*** Opening Dataset content ***

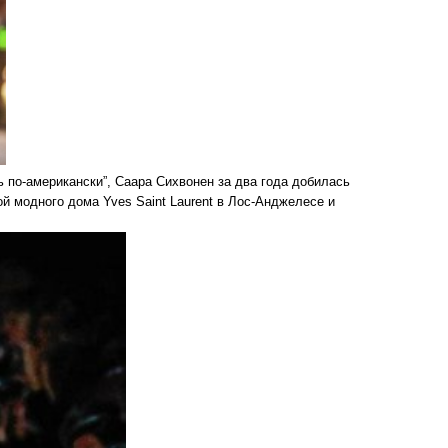
ь по-американски”, Саара Сихвонен за два года добилась
й модного дома Yves Saint Laurent в Лос-Анджелесе и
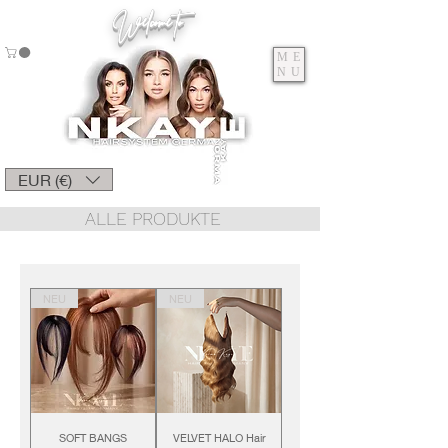
Welcome to
ME
NU
EUR (€)
ALLE PRODUKTE
NEU
NEU
SOFT BANGS
VELVET HALO Hair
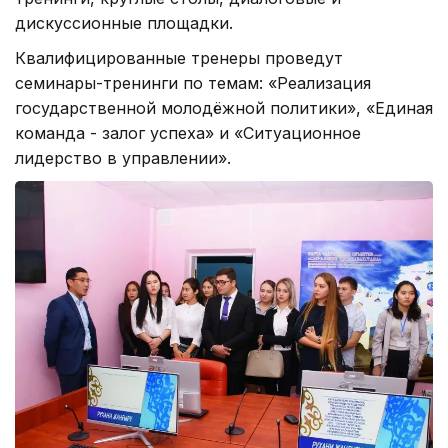
дискуссионные площадки.
Квалифицированные тренеры проведут
семинары-тренинги по темам: «Реализация
государственной молодёжной политики», «Единая
команда - залог успеха» и «Ситуационное
лидерство в управлении».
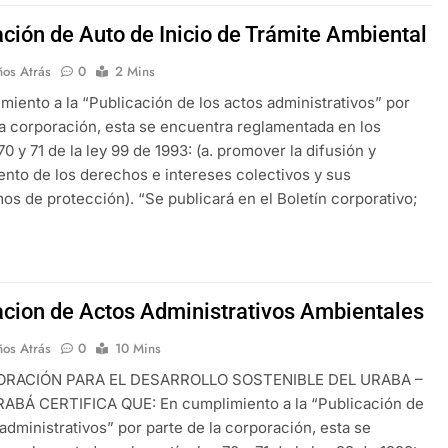
ación de Auto de Inicio de Trámite Ambiental
ños Atrás
0
2 Mins
miento a la “Publicación de los actos administrativos” por
la corporación, esta se encuentra reglamentada en los
70 y 71 de la ley 99 de 1993: (a. promover la difusión y
nto de los derechos e intereses colectivos y sus
s de protección). “Se publicará en el Boletín corporativo;
acion de Actos Administrativos Ambientales
ños Atrás
0
10 Mins
ORACIÓN PARA EL DESARROLLO SOSTENIBLE DEL URABA –
BÁ CERTIFICA QUE: En cumplimiento a la “Publicación de
 administrativos” por parte de la corporación, esta se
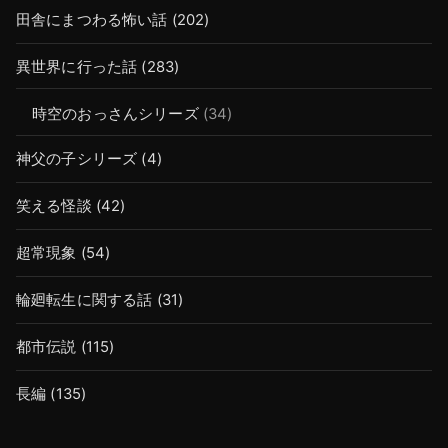
田舎にまつわる怖い話
(202)
異世界に行った話
(283)
時空のおっさんシリーズ
(34)
神父の子シリーズ
(4)
笑える怪談
(42)
超常現象
(54)
輪廻転生に関する話
(31)
都市伝説
(115)
長編
(135)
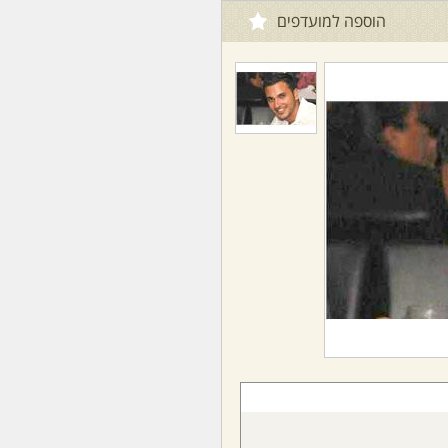
הוספה למועדפים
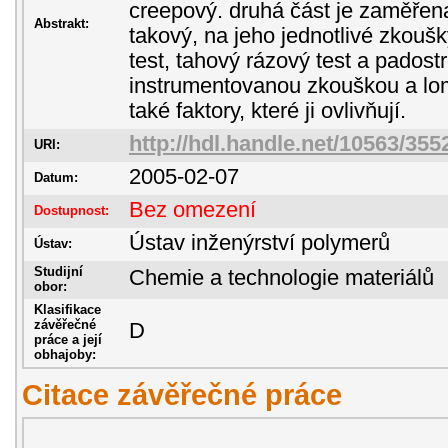
creepový. druhá část je zaměřena
Abstrakt:
takový, na jeho jednotlivé zkouš
test, tahový rázový test a padostr
instrumentovanou zkouškou a l
také faktory, které ji ovlivňují.
http://hdl.handle.net/10563/355
URI:
2005-02-07
Datum:
Bez omezení
Dostupnost:
Ústav inženýrství polymerů
Ústav:
Studijní
Chemie a technologie materiálů
obor:
Klasifikace
závěřečné
D
práce a její
obhajoby:
Citace závěřečné práce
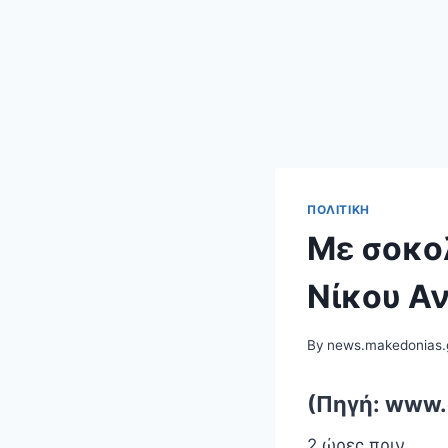
ΠΟΛΙΤΙΚΉ
Με σοκο
Νίκου Α
By
news.makedonias.
(Πηγή: www.
2 ώρες πριν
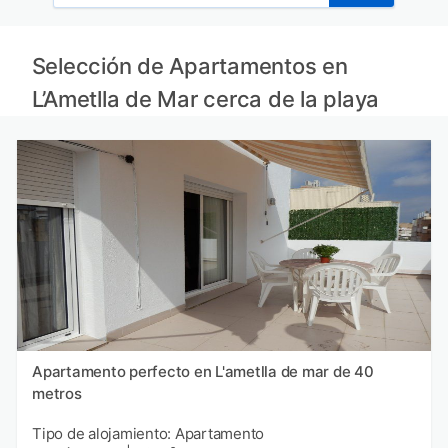
Selección de Apartamentos en
L’Ametlla de Mar cerca de la playa
Apartamento perfecto en L'ametlla de mar de 40
metros
Tipo de alojamiento: Apartamento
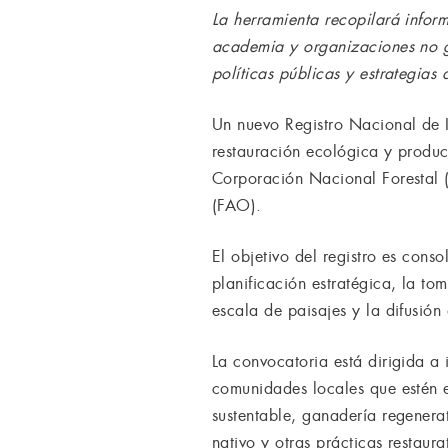
La herramienta recopilará infor
academia y organizaciones no g
políticas públicas y estrategias 
Un nuevo Registro Nacional de I
restauración ecológica y produc
Corporación Nacional Forestal 
(FAO).
El objetivo del registro es cons
planificación estratégica, la to
escala de paisajes y la difusión 
La convocatoria está dirigida a 
comunidades locales que estén ej
sustentable, ganadería regenera
nativo y otras prácticas restaura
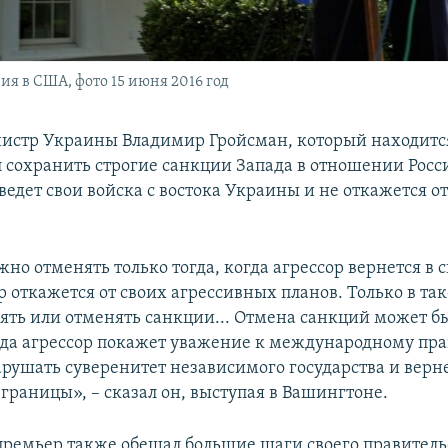
я в США, фото 15 июня 2016 год
стр Украины Владимир Гройсман, который находится
 сохранить строгие санкции Запада в отношении Росс
ведет свои войска с востока Украины и не откажется о
но отменять только тогда, когда агрессор вернется в 
р откажется от своих агрессивных планов. Только в та
ять или отменять санкции... Отмена санкций может б
гда агрессор покажет уважение к международному пра
арушать суверенитет независимого государства и верн
 границы», – сказал он, выступая в Вашингтоне.
ремьер также обещал большие шаги своего правитель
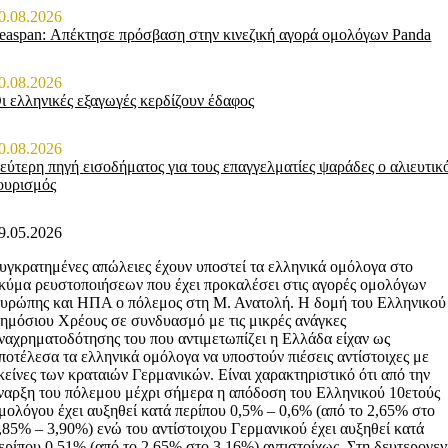
0.08.2026
easpan: Απέκτησε πρόσβαση στην κινεζική αγορά ομολόγων Panda
0.08.2026
ι ελληνικές εξαγωγές κερδίζουν έδαφος
0.08.2026
εύτερη πηγή εισοδήματος για τους επαγγελματίες ψαράδες ο αλιευτικ
ουρισμός
9.05.2026
υγκρατημένες απώλειες έχουν υποστεί τα ελληνικά ομόλογα στο
κύμα ρευστοποιήσεων που έχει προκαλέσει στις αγορές ομολόγων
υρώπης και ΗΠΑ ο πόλεμος στη Μ. Ανατολή. Η δομή του Ελληνικού
ημόσιου Χρέους σε συνδυασμό με τις μικρές ανάγκες
ναχρηματοδότησης του που αντιμετωπίζει η Ελλάδα είχαν ως
ποτέλεσα τα ελληνικά ομόλογα να υποστούν πιέσεις αντίστοιχες με
κείνες των κραταιών Γερμανικών. Είναι χαρακτηριστικό ότι από την
ναρξη του πόλεμου μέχρι σήμερα η απόδοση του Ελληνικού 10ετούς
μολόγου έχει αυξηθεί κατά περίπου 0,5% – 0,6% (από το 2,65% στο
,85% – 3,90%) ενώ του αντίστοιχου Γερμανικού έχει αυξηθεί κατά
ερίπου 0,51% (από το 2,65% στο 3,16%) αντιστοίχως. Στη δευτερογε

*** Closing Dataset content ***

- Instructions to follow -
Considering each line of the records on its own, count those that contain "ομολόγων" and give only that number.

- Reply to the task -
2